### [Extracted data]
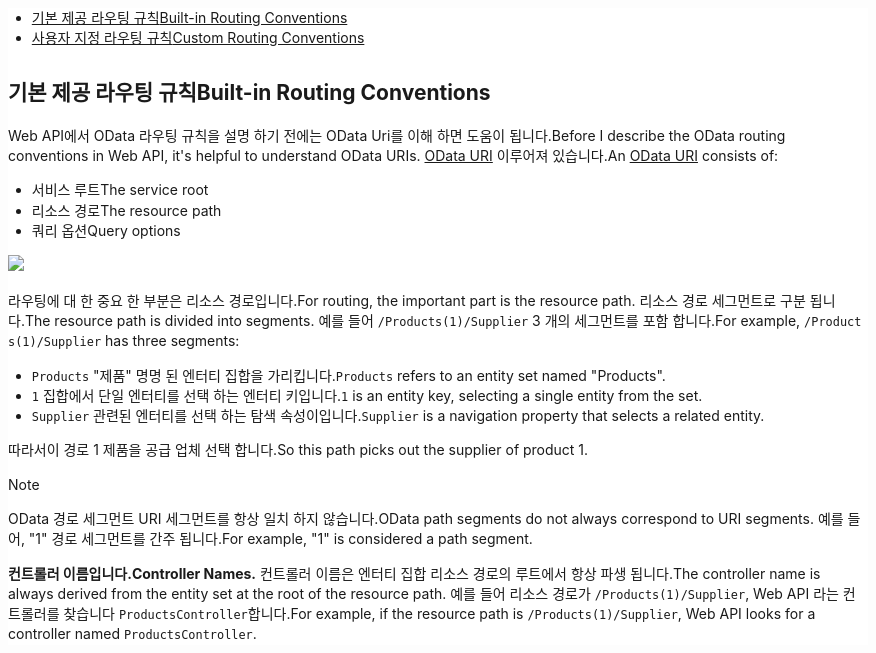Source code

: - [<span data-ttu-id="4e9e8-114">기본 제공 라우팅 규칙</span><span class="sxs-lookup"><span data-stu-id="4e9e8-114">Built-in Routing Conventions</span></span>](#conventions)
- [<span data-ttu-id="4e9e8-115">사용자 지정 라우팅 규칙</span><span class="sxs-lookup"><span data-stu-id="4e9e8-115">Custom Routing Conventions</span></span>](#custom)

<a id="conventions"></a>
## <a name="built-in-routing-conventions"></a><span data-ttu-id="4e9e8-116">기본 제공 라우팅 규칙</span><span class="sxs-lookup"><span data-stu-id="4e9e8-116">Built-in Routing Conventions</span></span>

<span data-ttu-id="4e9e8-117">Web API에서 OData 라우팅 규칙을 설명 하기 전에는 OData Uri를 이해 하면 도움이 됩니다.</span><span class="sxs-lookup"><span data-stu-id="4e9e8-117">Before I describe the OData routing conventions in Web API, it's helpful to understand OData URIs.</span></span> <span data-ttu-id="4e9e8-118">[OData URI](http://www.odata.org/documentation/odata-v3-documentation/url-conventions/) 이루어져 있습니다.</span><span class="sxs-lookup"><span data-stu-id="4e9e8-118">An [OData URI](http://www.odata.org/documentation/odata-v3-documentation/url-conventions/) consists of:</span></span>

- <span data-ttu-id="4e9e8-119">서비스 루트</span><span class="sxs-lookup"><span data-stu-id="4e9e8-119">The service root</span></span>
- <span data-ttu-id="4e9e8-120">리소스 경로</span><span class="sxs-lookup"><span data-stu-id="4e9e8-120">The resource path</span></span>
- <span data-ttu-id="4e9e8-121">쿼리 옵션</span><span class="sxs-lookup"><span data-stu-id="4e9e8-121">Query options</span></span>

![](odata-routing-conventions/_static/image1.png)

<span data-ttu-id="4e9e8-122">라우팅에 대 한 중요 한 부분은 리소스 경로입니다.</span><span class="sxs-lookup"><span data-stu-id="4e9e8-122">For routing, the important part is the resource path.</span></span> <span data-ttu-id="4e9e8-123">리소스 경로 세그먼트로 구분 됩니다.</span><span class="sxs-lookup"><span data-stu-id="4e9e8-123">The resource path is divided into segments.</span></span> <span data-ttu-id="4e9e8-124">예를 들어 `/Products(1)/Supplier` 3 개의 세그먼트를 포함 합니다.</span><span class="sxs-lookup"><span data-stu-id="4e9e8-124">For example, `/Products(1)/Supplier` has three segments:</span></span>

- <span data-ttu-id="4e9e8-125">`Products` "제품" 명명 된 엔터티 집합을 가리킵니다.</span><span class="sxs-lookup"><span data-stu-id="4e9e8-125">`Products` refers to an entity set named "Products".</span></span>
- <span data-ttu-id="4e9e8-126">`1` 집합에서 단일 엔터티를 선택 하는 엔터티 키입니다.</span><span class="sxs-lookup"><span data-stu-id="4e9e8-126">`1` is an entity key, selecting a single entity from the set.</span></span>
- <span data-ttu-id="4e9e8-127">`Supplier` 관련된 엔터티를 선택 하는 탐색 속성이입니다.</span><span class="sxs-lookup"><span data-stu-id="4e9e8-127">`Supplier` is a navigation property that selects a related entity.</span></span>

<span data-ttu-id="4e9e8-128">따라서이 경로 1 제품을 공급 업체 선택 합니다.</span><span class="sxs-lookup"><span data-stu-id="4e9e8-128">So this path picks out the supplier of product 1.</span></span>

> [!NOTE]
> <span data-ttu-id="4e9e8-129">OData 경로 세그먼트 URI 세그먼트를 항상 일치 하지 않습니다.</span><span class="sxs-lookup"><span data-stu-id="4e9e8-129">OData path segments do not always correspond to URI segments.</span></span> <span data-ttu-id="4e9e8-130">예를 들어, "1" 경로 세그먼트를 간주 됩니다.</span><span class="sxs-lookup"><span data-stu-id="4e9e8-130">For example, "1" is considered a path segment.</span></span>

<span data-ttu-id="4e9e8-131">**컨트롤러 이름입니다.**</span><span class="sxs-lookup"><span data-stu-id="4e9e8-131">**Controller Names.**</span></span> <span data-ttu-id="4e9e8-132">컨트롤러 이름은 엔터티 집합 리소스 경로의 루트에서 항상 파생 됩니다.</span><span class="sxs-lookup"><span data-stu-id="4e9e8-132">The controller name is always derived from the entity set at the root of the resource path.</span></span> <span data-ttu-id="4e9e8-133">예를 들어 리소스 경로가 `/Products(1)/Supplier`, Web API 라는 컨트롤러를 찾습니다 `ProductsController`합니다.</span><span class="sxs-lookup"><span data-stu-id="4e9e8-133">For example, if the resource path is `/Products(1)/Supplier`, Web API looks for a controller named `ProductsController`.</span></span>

### [What is being asked]
When you copy the data, keep every line exact and leave out each picture.

### [Task output]
Source code

: - [<span data-ttu-id="4e9e8-114">기본 제공 라우팅 규칙</span><span class="sxs-lookup"><span data-stu-id="4e9e8-114">Built-in Routing Conventions</span></span>](#conventions)
- [<span data-ttu-id="4e9e8-115">사용자 지정 라우팅 규칙</span><span class="sxs-lookup"><span data-stu-id="4e9e8-115">Custom Routing Conventions</span></span>](#custom)

<a id="conventions"></a>
## <a name="built-in-routing-conventions"></a><span data-ttu-id="4e9e8-116">기본 제공 라우팅 규칙</span><span class="sxs-lookup"><span data-stu-id="4e9e8-116">Built-in Routing Conventions</span></span>

<span data-ttu-id="4e9e8-117">Web API에서 OData 라우팅 규칙을 설명 하기 전에는 OData Uri를 이해 하면 도움이 됩니다.</span><span class="sxs-lookup"><span data-stu-id="4e9e8-117">Before I describe the OData routing conventions in Web API, it's helpful to understand OData URIs.</span></span> <span data-ttu-id="4e9e8-118">[OData URI](http://www.odata.org/documentation/odata-v3-documentation/url-conventions/) 이루어져 있습니다.</span><span class="sxs-lookup"><span data-stu-id="4e9e8-118">An [OData URI](http://www.odata.org/documentation/odata-v3-documentation/url-conventions/) consists of:</span></span>

- <span data-ttu-id="4e9e8-119">서비스 루트</span><span class="sxs-lookup"><span data-stu-id="4e9e8-119">The service root</span></span>
- <span data-ttu-id="4e9e8-120">리소스 경로</span><span class="sxs-lookup"><span data-stu-id="4e9e8-120">The resource path</span></span>
- <span data-ttu-id="4e9e8-121">쿼리 옵션</span><span class="sxs-lookup"><span data-stu-id="4e9e8-121">Query options</span></span>

![](odata-routing-conventions/_static/image1.png)

<span data-ttu-id="4e9e8-122">라우팅에 대 한 중요 한 부분은 리소스 경로입니다.</span><span class="sxs-lookup"><span data-stu-id="4e9e8-122">For routing, the important part is the resource path.</span></span> <span data-ttu-id="4e9e8-123">리소스 경로 세그먼트로 구분 됩니다.</span><span class="sxs-lookup"><span data-stu-id="4e9e8-123">The resource path is divided into segments.</span></span> <span data-ttu-id="4e9e8-124">예를 들어 `/Products(1)/Supplier` 3 개의 세그먼트를 포함 합니다.</span><span class="sxs-lookup"><span data-stu-id="4e9e8-124">For example, `/Products(1)/Supplier` has three segments:</span></span>

- <span data-ttu-id="4e9e8-125">`Products` "제품" 명명 된 엔터티 집합을 가리킵니다.</span><span class="sxs-lookup"><span data-stu-id="4e9e8-125">`Products` refers to an entity set named "Products".</span></span>
- <span data-ttu-id="4e9e8-126">`1` 집합에서 단일 엔터티를 선택 하는 엔터티 키입니다.</span><span class="sxs-lookup"><span data-stu-id="4e9e8-126">`1` is an entity key, selecting a single entity from the set.</span></span>
- <span data-ttu-id="4e9e8-127">`Supplier` 관련된 엔터티를 선택 하는 탐색 속성이입니다.</span><span class="sxs-lookup"><span data-stu-id="4e9e8-127">`Supplier` is a navigation property that selects a related entity.</span></span>

<span data-ttu-id="4e9e8-128">따라서이 경로 1 제품을 공급 업체 선택 합니다.</span><span class="sxs-lookup"><span data-stu-id="4e9e8-128">So this path picks out the supplier of product 1.</span></span>

> [!NOTE]
> <span data-ttu-id="4e9e8-129">OData 경로 세그먼트 URI 세그먼트를 항상 일치 하지 않습니다.</span><span class="sxs-lookup"><span data-stu-id="4e9e8-129">OData path segments do not always correspond to URI segments.</span></span> <span data-ttu-id="4e9e8-130">예를 들어, "1" 경로 세그먼트를 간주 됩니다.</span><span class="sxs-lookup"><span data-stu-id="4e9e8-130">For example, "1" is considered a path segment.</span></span>

<span data-ttu-id="4e9e8-131">**컨트롤러 이름입니다.**</span><span class="sxs-lookup"><span data-stu-id="4e9e8-131">**Controller Names.**</span></span> <span data-ttu-id="4e9e8-132">컨트롤러 이름은 엔터티 집합 리소스 경로의 루트에서 항상 파생 됩니다.</span><span class="sxs-lookup"><span data-stu-id="4e9e8-132">The controller name is always derived from the entity set at the root of the resource path.</span></span> <span data-ttu-id="4e9e8-133">예를 들어 리소스 경로가 `/Products(1)/Supplier`, Web API 라는 컨트롤러를 찾습니다 `ProductsController`합니다.</span><span class="sxs-lookup"><span data-stu-id="4e9e8-133">For example, if the resource path is `/Products(1)/Supplier`, Web API looks for a controller named `ProductsController`.</span></span>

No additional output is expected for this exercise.